Um outro fator que pode interferir nos resultados na avaliação realizada pelo dinamômetro isocinético é a velocidade. Perell et al21 e Thilmann et al6 no estudo com lesado medular, relataram que o dinamômetro isocinético é um instrumento bastante útil para quantificar a espasticidade, entretanto seus resultados sugeriram que a velocidade interferiu diretamente no resultado obtido em seus testes. A primeira observação importante é que a velocidade utilizada no teste deve ser superior a 100º/s, necessária para excitar o reflexo de estiramento. No entanto, observamos no estudo com lesado medular de Franzoi et al22 que nos graus elevados da escala de Ashworth, a velocidade de 60º/s foi suficiente para excitar o reflexo de estiramento, demonstrando que a velocidade escolhida pode produzir diferenças significativas nos resultados obtidos.

Em relação aos resultados apresentados pelo dinamômetro isocinético, os indivíduos hemiplégicos espásticos mostraram algumas diferenças entre as velocidades de 120º/s e 180º/s. Note que encontramos respostas de aumento do torque médio para o sujeito 1 e diminuição para os sujeitos 3 e 5, independente da velocidade utilizada. Por outro lado, os sujeitos 2 e 4 apresentaram diminuição do torque médio em 120º/s e aumento dos mesmos na velocidade de 180º/s. Apesar de analisarmos indivíduos com sintomatologias semelhantes, nossos resultados estão de acordo com Perell et al21 que compararam no dinamômetro isocinético, 3 grupos diferentes de sujeitos com lesão medular (sujeitos com lesão medular com espasticidade, com flacidez e sujeitos normais) nas velocidades de 30º/s, 60º/s e 120º/s, demonstrando que houve diferença significativa apenas para a velocidade de 120º/s.

Como os pesos dos membros não foram descontados no momento da coleta e análise, as variações de torque são relativas a cada sujeito analisado em cada uma das situações testadas e, portanto, não há um valor médio e absoluto de diminuição da resistência ao estiramento que pode ser caracterizado como acomodação. Deste modo, entendeu-se que a acomodação deve ser considerada a partir de condições individuais de referência. Esta característica restringe a abrangência destes resultados às demais populações que não apresentam tais particularidades relativas à hipertonia espástica.
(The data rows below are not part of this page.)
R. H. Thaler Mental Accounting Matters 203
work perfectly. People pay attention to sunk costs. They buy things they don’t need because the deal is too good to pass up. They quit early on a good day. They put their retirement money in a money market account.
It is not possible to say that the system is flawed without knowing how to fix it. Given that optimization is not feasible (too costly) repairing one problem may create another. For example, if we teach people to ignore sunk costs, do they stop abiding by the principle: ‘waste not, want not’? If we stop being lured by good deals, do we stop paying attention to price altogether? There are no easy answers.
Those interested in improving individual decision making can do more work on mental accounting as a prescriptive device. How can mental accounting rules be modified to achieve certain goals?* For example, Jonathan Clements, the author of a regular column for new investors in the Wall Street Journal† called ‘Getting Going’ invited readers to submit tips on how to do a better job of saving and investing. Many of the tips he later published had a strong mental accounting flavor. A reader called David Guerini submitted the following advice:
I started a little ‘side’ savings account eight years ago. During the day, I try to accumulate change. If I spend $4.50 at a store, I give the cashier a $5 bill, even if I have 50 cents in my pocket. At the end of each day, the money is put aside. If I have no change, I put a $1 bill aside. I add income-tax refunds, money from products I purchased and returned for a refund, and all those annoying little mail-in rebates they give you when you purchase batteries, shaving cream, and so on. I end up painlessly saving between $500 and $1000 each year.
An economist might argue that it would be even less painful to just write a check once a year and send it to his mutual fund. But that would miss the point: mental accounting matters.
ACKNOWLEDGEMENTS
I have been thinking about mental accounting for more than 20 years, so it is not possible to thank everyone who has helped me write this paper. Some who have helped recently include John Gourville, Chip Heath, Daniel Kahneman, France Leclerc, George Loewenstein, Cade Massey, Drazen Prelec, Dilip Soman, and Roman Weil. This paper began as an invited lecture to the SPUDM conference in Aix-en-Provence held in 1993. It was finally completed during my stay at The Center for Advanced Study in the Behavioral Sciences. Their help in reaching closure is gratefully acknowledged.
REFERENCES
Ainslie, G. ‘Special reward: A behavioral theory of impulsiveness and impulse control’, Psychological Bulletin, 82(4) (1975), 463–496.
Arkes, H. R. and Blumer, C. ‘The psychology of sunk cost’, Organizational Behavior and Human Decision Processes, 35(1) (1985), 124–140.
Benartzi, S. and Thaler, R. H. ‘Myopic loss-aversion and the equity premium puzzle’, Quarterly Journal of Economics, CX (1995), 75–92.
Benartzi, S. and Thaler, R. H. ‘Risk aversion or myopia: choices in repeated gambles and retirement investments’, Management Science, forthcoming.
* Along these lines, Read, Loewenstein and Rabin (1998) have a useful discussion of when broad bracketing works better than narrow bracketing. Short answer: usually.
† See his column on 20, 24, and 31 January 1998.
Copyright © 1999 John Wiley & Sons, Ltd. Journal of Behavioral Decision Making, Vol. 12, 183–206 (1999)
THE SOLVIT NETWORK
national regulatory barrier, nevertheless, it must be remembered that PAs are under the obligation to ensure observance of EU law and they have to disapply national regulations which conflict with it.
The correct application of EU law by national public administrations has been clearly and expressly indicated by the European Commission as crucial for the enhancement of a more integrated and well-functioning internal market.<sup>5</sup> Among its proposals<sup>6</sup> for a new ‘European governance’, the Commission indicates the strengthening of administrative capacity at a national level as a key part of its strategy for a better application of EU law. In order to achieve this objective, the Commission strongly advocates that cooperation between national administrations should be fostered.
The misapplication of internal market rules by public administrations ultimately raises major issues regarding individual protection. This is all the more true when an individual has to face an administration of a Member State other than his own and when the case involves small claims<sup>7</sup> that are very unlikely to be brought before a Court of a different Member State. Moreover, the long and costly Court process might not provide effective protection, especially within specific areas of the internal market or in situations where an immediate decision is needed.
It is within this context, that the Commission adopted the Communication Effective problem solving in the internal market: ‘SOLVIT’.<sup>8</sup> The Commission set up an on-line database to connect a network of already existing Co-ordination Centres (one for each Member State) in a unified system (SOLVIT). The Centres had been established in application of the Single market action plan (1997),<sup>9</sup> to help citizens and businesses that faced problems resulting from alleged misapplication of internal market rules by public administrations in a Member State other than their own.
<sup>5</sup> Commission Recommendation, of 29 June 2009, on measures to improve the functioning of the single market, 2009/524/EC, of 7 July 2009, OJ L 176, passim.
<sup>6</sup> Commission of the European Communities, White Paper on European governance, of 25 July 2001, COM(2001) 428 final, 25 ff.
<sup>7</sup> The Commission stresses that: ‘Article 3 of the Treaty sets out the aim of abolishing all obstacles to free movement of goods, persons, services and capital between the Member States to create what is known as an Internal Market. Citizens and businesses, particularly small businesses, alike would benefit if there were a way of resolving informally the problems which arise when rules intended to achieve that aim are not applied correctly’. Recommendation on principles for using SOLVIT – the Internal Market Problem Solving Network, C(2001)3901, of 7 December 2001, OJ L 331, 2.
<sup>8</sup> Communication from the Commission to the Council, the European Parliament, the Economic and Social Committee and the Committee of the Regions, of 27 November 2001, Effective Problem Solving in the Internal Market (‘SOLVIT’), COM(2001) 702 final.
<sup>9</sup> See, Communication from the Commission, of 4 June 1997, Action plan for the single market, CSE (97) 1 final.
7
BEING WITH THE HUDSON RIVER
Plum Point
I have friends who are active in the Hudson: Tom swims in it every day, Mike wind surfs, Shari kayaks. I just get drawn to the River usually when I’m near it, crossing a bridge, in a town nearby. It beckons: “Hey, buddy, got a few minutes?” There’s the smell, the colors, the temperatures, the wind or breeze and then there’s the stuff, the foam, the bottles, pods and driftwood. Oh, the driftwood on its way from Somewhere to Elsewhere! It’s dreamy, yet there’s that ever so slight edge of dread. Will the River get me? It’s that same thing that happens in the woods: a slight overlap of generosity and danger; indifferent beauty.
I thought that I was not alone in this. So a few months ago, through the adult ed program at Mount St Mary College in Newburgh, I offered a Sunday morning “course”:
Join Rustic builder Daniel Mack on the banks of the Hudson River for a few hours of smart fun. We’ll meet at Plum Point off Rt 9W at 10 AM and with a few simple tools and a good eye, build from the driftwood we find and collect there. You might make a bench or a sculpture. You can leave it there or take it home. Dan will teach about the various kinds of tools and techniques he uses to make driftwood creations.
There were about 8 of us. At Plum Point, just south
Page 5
Como podemos constatar muitas questões não foram respondidas por nosso estudo. O fenômeno espasticidade parece ser muito complexo e determina variações e diferenças significativas nos resultados. Para minimizar estas diferenças um grupo maior de indivíduos deve ser analisado e outras variáveis, como atividade muscular, devem ser investigadas. Entretanto, observamos à importante influencia dos fatores velocidade de movimento passivo e o número de repetições na acomodação (ou aumento) da espasticidade em sujeitos hemiplégicos, e a influência diretamente nos resultados obtidos no Dinamômetro Isocinético. Portanto, estes fatores devem ser considerados nas avaliações clínicas e em todo processo de reabilitação.


CONCLUSÃO

O presente estudo demonstrou que o dinamômetro isocinético é um recurso eficaz para medida da resistência ao estiramento muscular (espasticidade) em alta velocidade (120º/s e 180º/s), mas que as respostas musculares podem variar entre as mesmas. Demonstrou ainda que a acomodação pode ocorrer a partir da 6º repetição em alguns indivíduos, na 11º em outros indivíduos e apenas na 20º repetição para um dos indivíduos analisados. Estas variações podem ser relacionadas à variabilidade da hipertonia espástica que oscilava de grau 0, 1, 1+ e 2 da Escala de Ashworth, no grupo muscular flexor do joelho.